Long Term Responses to Exercise & Cardiac Output
During vigorous aerobic exercise, such as running, cycling or swimming, your heart's cardiac output -- the amount of blood it pumps per minute -- rises steeply to keep your muscles supplied with oxygen. Long-term endurance training strengthens your heart, increasing its maximal cardiac output, although resting cardiac output remains unchanged.
Cardiac Output
Cardiac output can be calculated by multiplying stroke volume, or the amount of blood your heart pumps with each beat, times the number of times it beats per minute, or your heart rate. For an average adult male, resting cardiac output is about 5 liters per minute -- approximately the total volume of blood in the body.
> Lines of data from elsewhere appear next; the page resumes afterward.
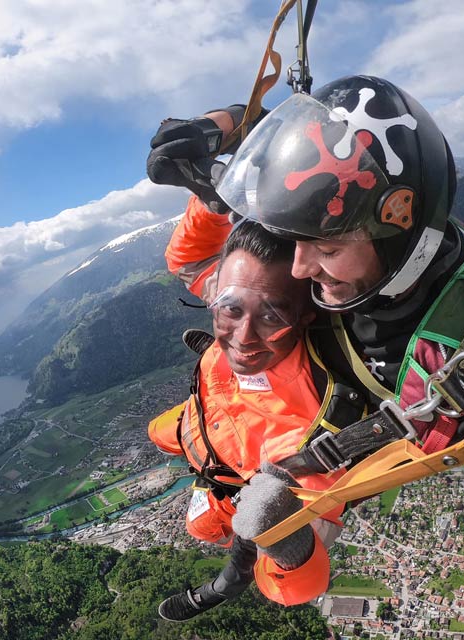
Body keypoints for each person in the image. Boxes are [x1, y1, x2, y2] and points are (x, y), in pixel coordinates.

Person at [147, 75, 464, 640]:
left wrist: (287, 546)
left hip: (243, 471)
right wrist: (225, 138)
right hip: (201, 428)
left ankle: (219, 554)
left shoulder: (458, 352)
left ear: (394, 237)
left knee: (211, 523)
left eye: (328, 250)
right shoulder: (288, 278)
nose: (300, 270)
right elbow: (198, 261)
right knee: (170, 436)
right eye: (230, 308)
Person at [149, 216, 352, 621]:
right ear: (217, 298)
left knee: (200, 525)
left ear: (305, 317)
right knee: (156, 432)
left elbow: (295, 589)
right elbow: (186, 259)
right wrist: (212, 200)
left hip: (226, 460)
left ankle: (225, 576)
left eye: (271, 317)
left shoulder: (305, 433)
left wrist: (287, 543)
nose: (242, 338)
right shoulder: (244, 284)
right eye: (230, 310)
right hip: (209, 414)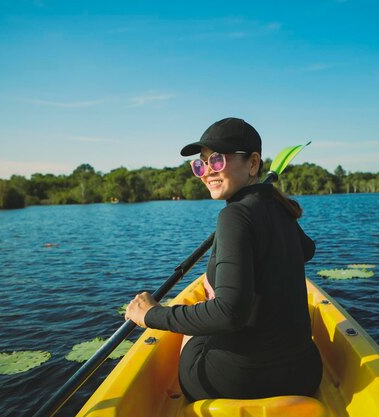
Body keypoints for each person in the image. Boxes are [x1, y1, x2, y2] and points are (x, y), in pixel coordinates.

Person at [125, 117, 322, 402]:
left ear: (253, 164)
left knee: (192, 336)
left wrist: (151, 314)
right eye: (200, 163)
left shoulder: (234, 215)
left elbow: (229, 314)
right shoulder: (276, 205)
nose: (206, 172)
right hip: (304, 375)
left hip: (241, 382)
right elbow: (306, 250)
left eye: (216, 161)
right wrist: (267, 195)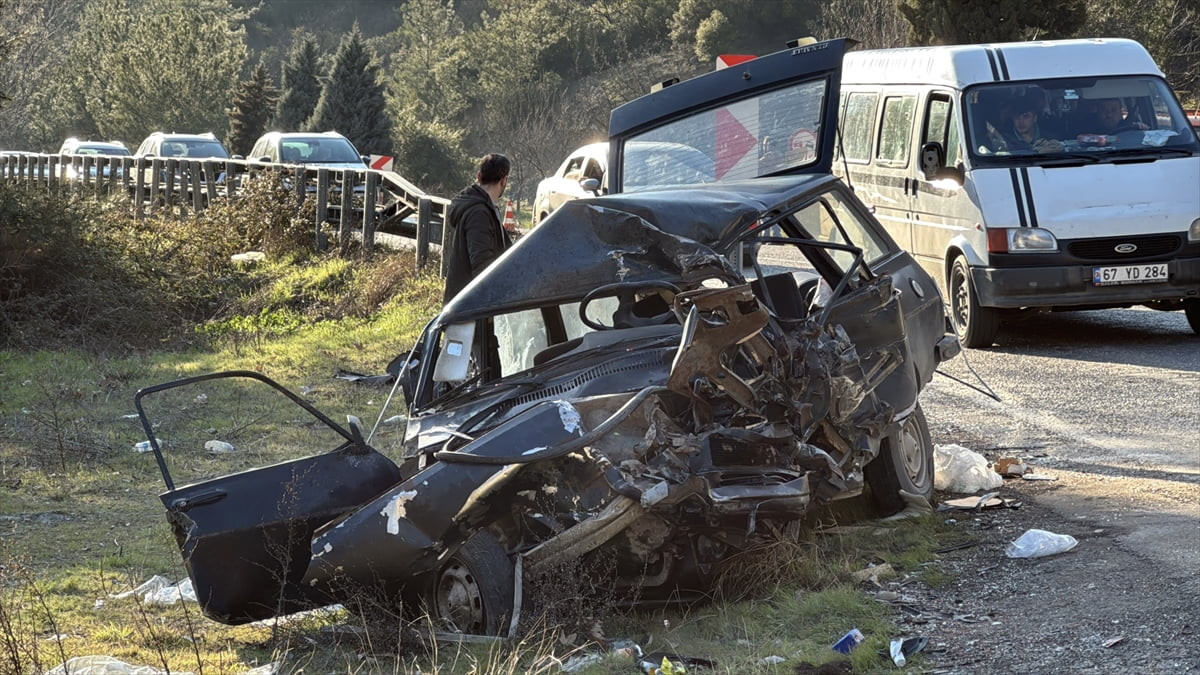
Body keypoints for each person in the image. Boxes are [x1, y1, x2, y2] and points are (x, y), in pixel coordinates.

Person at [443, 153, 512, 303]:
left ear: (479, 176)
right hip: (469, 310)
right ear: (504, 181)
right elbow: (482, 266)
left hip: (465, 306)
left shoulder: (480, 208)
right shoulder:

During strenuous exercise, cardiac output can more than triple to keep working muscles supplied with oxygen.
Resting Cardiac Output
Even after long-term, regular aerobic training, your resting cardiac output remains unchanged, However, the respective contributions of stroke volume and heart rate do change. As your heart gets stronger with training, it pumps more blood with each beat, resulting in an increase in stroke volume. At the same time, your resting heart rate declines. Thus, although there is no net change in cardiac output, your heart can work more efficiently.
Exercise Cardiac Output
With regular endurance training, cardiac output during moderate-intensity workouts also remains unchanged. In some cases, it may even decrease because your body is able to use oxygen more efficiently. However, long-term training increases your heart's maximal cardiac output, allowing your heart to pump more blood to your muscles during very strenuous exercise. This is one of the reasons your maximal oxygen consumption, or VO2max, increases with endurance training. The rise in maximal cardiac output is due to increases in maximal stroke volume. Maximal heart rate does not change appreciably with training.
Resistance Training
Long-term resistance training, such as weightlifting, may result in some strengthening of your heart muscle, due to the resistance the heart must overcome during workouts. However, it does not lead to the large changes in cardiovascular function that endurance training does. Increases in stroke volume from resistance training tend to be small. Likewise, the resting heart rate declines slightly, if at all. However, resistance training does result in a lower heart rate at any given workload during a resistance workout.
References
- Exercise Physiology for Health, Fitness and Performance; Sharon A. Plowman and Denise L. Smith
- Exercise Physiology: Energy, Nutrition and Human Performance; William D. McArdle et al.